Arab American soldiers and sailors have been singled out in training by drill instructors who used them as examples of what the enemy looks like. They were Arab; the enemy was Arab; Arab meant stupid, dirty, devious fanatics, ultimately less than human…
Mike Prysner described one operation in which his unit forcibly removed Iraqi families from their homes without warning… literally throwing people out into the streets. If the men objected, they were detained and imprisoned… Prysner observed physical and psychological abuse of hundreds of detainees… “Racism is a vital weapon deployed by this government… Without racism soldiers would realize that they have more in common with the Iraqi people than they do with the billionaires who send us to war.”

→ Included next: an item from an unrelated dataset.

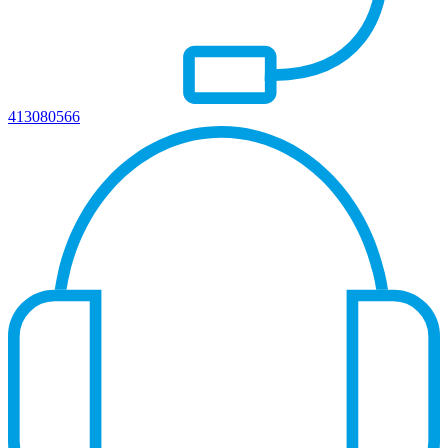
413080566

Indeed, without racism it is unlikely that the Iraq War would have generated enough public support to be politically feasible.
I’ll end this post with an excerpt from
a statement on combating racism made by the American Psychiatric Association at the World Conference Against Racism (WCAR):
We strongly believe that respect for the inherent dignity and well-being of each member of the human family is the psychological foundation of freedom, human justice, and peace in the world. This important principle is recognized in the United Nations Charter (1945), the Universal Declaration of Human Rights (1948), and every subsequent human rights declaration and convention, including the International Convention on the Elimination of all Forms of Racial Discrimination (1965). Therefore, we urge the integration of psychological and positive mental health concerns into the framework of the WCAR as a necessary condition for the effective implementation of remedies, and corrective and preventive measures and strategies.